Director of the Liaison Office of the Central People's Government in Hong Kong
- In office 14 January 2023 – 30 May 2025
- Premier: Li Keqiang Li Qiang
- Preceded by: Luo Huining
- Succeeded by: Zhou Ji

Director of the Office for Safeguarding National Security
- In office 3 July 2020 – 14 January 2023
- Deputy: Li Jiangzhou Sun Qingye
- Preceded by: New office
- Succeeded by: Dong Jingwei

Secretary-General of the Guangdong Provincial Committee of the Chinese Communist Party
- In office October 2018 – July 2020
- Preceded by: Jiang Ling
- Succeeded by: Zhang Fuhai

Communist Party Secretary of Shanwei
- In office August 2011 – July 2013
- Preceded by: Rong Tiewen
- Succeeded by: Wen Guohui

Mayor of Shanwei
- In office 11 January 2009 – August 2011
- Preceded by: Wang Menghui
- Succeeded by: Wu Zili

Personal details
- Born: 25 August 1963 (age 62) Chaonan District, Shantou, Guangdong, China
- Party: Chinese Communist Party
- Alma mater: Guangzhou University of Chinese Medicine Sun Yat-sen University

Chinese name
- Simplified Chinese: 郑雁雄
- Traditional Chinese: 鄭雁雄

Standard Mandarin
- Hanyu Pinyin: Zhèng Yànxióng

Yue: Cantonese
- Jyutping: Zeng6 Ngaan6-hung4

= Zheng Yanxiong =

Chinese politician (born 1963)

Zheng Yanxiong (郑雁雄 (Zhèng Yànxióng); born 25 August 1963) is a Chinese politician who served as director of the Hong Kong Liaison Office and secretary of the Hong Kong Work Committee of the Chinese Communist Party from January 2023 to May 2025. Previously, he was the director of the Office for Safeguarding National Security of the CPG in the HKSAR. Zheng is known for controversial statements denouncing foreign media reporting on the Wukan protests in Shanwei in 2011, and for the crackdown of renewed protests in Shanwei in 2016.

__Exercise details__.
In the profile of Zheng Yanxiong, who succeeded him as director of the Office for Safeguarding National Security?

__Supplied material__.
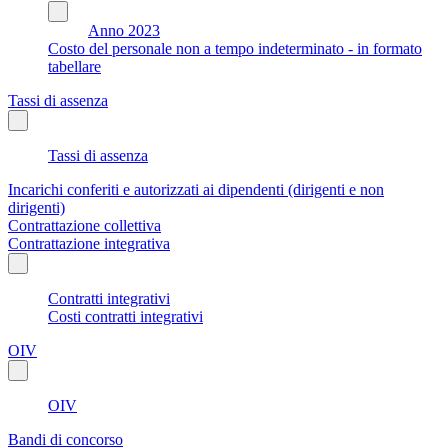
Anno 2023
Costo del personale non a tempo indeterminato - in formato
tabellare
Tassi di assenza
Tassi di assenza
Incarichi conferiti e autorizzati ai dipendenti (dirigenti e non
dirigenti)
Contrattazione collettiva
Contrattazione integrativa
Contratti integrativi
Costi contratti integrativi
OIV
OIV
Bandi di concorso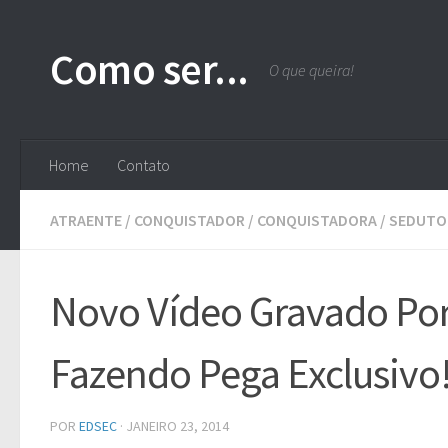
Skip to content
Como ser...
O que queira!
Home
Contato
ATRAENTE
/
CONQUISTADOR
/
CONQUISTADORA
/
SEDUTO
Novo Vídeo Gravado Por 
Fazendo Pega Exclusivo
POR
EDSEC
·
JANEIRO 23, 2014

__Answer to this problem__.
Dong Jingwei